Astana, 30 out (EFE).- O presidente sírio, Bashar al Assad, mantém o compromisso de realizar reformas políticas na Síria após a conclusão da fase militar do conflito, disse nesta segunda-feira o enviado russo para o país, Alexander Lavrentiev.

"Na semana passada estivemos em Damasco, onde tivemos uma conversa profunda com o presidente Bashar al Assad. Estávamos especialmente interessados em saber qual é a posição do governo (sírio) sobre a posterior regulação política e qual é a sua visão", disse o representante em declarações às emissoras russas "RT" e "Rossiya 24".

"O importante é que Assad fez uma declaração na qual afirmou que (o governo de) Damasco segue comprometido a lançar reformas políticas depois que a fase militar principal da luta contra o terrorismo acabar", acrescentou.

Segundo o enviado russo, "Assad está realmente disposto a encontrar formas de alcançar a reconciliação".

"Falamos detalhadamente sobre o lançamento de um processo para o diálogo político entre várias partes da sociedade síria", ressaltou Lavrentiev.

Essas declarações coincidem com o início da sétima rodada de negociações sobre o cumprimento do cessar-fogo na Síria, que ser prolongado até terça-feira. O encontro, chamado Astana-7, tem início nesta segunda-feira na capital do Cazaquistão.

O porta-voz do Ministério de Relações Exteriores cazaque, Anwar Zhainakov, disse que nesta segunda-feira acontecerão reuniões bilaterais e multilaterais para debater questões da agenda, e que serão feitas de portas fechadas a imprensa.
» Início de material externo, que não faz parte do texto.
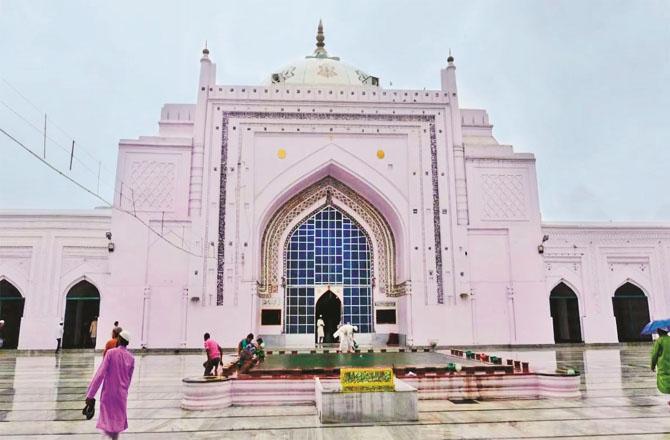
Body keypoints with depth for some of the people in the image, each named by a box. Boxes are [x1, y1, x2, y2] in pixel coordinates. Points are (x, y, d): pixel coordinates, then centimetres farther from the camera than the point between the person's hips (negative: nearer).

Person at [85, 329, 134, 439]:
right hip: (122, 394, 2)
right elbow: (129, 379, 7)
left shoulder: (111, 353, -12)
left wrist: (90, 394, -15)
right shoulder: (131, 358, -2)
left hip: (108, 393, -2)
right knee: (118, 420, 17)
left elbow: (100, 373, -17)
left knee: (107, 421, 5)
A sessão plenária do Astana-7 ocorrerá na terça-feira, e, além de Lavrentiev como enviado da Rússia, estarão os representantes dos outros dois países fiadores do acordo de cessar-fogo, Turquia e Irã.

A delegação da Turquia estará liderada pelo vice-ministro de Relações Exteriores, Sedat Önal, e a iraniana pelo também vice-ministro da pasta, Hossein Jaberi Ansari . Também estarão presentes as delegações do governo sírio e da oposição, e como observadores haverá representantes da ONU, dos EUA e da Jordânia.

Estas negociações focarão na criação de um grupo de trabalho para tramitar a libertação de prisioneiros e reféns, a entrega dos corpos de soldados mortos em combate e a busca de desaparecidos.

Todas as delegações participantes das consultas já chegaram a Astana, segundo informou o Ministério de Relações Exteriores do Cazaquistão.